**EXERCISE AIM:**
Using the material below, print the line that contains "Benutzerordner > AppData", the line that contains "windows, optimization problems.", and every line in between, exactly and nothing else.

★ ★ ★ ★ ★ ★ ★

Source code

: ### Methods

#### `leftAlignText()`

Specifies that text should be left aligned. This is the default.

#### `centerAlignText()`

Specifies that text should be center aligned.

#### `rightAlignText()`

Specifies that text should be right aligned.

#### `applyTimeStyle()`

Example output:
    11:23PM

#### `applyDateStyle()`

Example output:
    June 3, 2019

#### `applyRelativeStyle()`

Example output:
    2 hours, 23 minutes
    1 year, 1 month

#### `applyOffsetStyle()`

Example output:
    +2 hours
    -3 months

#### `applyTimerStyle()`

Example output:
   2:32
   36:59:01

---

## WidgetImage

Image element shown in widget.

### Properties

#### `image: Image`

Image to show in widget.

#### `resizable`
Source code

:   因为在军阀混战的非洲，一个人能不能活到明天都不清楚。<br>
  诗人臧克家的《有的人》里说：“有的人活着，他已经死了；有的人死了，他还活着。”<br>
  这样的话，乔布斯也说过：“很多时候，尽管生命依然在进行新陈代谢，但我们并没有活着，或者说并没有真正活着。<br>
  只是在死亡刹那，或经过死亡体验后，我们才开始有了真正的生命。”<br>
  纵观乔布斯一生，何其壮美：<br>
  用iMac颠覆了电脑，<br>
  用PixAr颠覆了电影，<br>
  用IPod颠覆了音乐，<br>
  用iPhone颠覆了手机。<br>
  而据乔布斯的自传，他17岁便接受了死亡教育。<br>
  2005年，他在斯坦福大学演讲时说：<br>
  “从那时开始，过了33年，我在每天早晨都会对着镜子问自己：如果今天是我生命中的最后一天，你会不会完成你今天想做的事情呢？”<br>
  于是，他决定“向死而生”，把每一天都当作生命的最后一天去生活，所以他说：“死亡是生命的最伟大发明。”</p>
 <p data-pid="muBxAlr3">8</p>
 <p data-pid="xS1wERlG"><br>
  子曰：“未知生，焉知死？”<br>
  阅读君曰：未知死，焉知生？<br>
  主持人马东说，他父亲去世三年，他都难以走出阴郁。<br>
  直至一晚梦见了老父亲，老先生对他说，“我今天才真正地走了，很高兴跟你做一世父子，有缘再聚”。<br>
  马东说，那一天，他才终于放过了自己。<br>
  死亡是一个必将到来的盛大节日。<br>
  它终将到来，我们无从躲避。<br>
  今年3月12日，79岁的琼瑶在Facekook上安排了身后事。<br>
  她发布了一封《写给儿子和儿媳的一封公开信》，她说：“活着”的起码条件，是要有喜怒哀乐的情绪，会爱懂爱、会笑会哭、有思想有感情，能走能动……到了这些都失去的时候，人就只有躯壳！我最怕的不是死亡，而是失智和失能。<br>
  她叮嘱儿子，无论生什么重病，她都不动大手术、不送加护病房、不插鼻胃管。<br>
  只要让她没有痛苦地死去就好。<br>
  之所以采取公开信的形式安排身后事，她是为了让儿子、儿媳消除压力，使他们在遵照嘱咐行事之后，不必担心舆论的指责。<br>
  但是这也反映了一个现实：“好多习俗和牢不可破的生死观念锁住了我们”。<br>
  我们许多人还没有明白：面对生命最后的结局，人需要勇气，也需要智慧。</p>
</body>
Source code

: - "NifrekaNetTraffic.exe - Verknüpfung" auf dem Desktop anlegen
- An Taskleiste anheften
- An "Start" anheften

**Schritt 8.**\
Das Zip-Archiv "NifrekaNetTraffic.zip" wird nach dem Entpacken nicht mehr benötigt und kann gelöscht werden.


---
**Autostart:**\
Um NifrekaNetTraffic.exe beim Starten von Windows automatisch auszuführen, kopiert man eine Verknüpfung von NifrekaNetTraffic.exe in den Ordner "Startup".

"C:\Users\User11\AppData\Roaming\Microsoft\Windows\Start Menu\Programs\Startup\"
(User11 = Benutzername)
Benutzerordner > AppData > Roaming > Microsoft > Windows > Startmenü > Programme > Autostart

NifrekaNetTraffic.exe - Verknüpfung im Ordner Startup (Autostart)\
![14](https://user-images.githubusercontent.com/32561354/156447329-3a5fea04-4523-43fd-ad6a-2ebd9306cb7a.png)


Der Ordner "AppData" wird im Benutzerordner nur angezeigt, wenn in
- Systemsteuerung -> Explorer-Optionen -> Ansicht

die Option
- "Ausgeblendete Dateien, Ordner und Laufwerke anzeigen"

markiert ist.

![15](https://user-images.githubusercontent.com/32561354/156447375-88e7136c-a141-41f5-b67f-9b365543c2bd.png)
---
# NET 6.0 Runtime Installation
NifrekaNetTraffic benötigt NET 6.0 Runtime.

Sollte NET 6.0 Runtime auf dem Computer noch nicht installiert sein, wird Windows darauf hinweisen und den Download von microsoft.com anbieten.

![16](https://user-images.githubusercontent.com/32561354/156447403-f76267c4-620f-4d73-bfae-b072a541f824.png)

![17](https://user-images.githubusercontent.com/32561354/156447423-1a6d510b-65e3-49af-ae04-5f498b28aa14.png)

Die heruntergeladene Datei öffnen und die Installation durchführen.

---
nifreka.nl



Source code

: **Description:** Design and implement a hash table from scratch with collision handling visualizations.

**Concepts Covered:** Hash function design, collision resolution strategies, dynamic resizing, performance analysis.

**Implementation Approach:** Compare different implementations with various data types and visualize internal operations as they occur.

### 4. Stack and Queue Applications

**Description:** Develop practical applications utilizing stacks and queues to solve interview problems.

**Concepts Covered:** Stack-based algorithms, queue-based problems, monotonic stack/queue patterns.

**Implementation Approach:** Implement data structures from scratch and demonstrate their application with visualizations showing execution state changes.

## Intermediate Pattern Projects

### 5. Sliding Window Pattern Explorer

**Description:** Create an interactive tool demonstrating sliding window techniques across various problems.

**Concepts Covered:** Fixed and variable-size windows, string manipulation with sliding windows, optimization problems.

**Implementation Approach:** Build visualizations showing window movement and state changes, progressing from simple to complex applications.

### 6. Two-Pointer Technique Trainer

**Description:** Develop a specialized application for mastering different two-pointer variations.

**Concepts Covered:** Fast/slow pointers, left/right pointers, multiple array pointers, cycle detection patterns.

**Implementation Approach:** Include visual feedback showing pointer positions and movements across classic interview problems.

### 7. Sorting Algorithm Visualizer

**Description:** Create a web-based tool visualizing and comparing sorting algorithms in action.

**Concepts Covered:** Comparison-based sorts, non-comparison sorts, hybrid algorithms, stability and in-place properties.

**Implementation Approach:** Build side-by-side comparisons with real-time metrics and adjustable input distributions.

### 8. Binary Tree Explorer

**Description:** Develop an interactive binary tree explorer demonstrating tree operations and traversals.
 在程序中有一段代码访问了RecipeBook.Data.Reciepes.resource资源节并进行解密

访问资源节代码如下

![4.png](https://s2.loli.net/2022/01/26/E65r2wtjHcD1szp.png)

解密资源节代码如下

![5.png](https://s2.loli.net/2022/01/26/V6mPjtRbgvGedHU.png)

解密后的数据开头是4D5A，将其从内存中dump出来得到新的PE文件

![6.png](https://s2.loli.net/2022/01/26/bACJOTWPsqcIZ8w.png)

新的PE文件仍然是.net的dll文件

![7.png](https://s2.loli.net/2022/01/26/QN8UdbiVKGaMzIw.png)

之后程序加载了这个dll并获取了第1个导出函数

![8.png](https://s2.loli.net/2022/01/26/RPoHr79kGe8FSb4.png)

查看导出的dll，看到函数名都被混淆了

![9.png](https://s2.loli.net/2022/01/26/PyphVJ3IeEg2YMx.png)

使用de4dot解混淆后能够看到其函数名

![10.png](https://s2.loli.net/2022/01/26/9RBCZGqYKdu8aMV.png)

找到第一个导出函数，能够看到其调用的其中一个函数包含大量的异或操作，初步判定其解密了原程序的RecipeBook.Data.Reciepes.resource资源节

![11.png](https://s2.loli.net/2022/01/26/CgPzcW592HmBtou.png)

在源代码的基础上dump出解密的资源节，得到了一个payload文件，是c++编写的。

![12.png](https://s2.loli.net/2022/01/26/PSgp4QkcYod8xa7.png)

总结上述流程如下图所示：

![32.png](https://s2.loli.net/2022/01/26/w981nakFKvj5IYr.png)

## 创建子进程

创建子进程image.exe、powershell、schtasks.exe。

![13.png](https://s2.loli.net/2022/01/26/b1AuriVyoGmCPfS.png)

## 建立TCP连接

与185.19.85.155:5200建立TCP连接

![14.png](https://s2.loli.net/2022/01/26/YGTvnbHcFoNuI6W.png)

★ ★ ★ ★ ★ ★ ★

**WRITTEN ANSWER:**
Benutzerordner > AppData > Roaming > Microsoft > Windows > Startmenü > Programme > Autostart

NifrekaNetTraffic.exe - Verknüpfung im Ordner Startup (Autostart)\
![14](https://user-images.githubusercontent.com/32561354/156447329-3a5fea04-4523-43fd-ad6a-2ebd9306cb7a.png)


Der Ordner "AppData" wird im Benutzerordner nur angezeigt, wenn in
- Systemsteuerung -> Explorer-Optionen -> Ansicht

die Option
- "Ausgeblendete Dateien, Ordner und Laufwerke anzeigen"

markiert ist.

![15](https://user-images.githubusercontent.com/32561354/156447375-88e7136c-a141-41f5-b67f-9b365543c2bd.png)
---
# NET 6.0 Runtime Installation
NifrekaNetTraffic benötigt NET 6.0 Runtime.

Sollte NET 6.0 Runtime auf dem Computer noch nicht installiert sein, wird Windows darauf hinweisen und den Download von microsoft.com anbieten.

![16](https://user-images.githubusercontent.com/32561354/156447403-f76267c4-620f-4d73-bfae-b072a541f824.png)

![17](https://user-images.githubusercontent.com/32561354/156447423-1a6d510b-65e3-49af-ae04-5f498b28aa14.png)

Die heruntergeladene Datei öffnen und die Installation durchführen.

---
nifreka.nl



Source code

: **Description:** Design and implement a hash table from scratch with collision handling visualizations.

**Concepts Covered:** Hash function design, collision resolution strategies, dynamic resizing, performance analysis.

**Implementation Approach:** Compare different implementations with various data types and visualize internal operations as they occur.

### 4. Stack and Queue Applications

**Description:** Develop practical applications utilizing stacks and queues to solve interview problems.

**Concepts Covered:** Stack-based algorithms, queue-based problems, monotonic stack/queue patterns.

**Implementation Approach:** Implement data structures from scratch and demonstrate their application with visualizations showing execution state changes.

## Intermediate Pattern Projects

### 5. Sliding Window Pattern Explorer

**Description:** Create an interactive tool demonstrating sliding window techniques across various problems.

**Concepts Covered:** Fixed and variable-size windows, string manipulation with sliding windows, optimization problems.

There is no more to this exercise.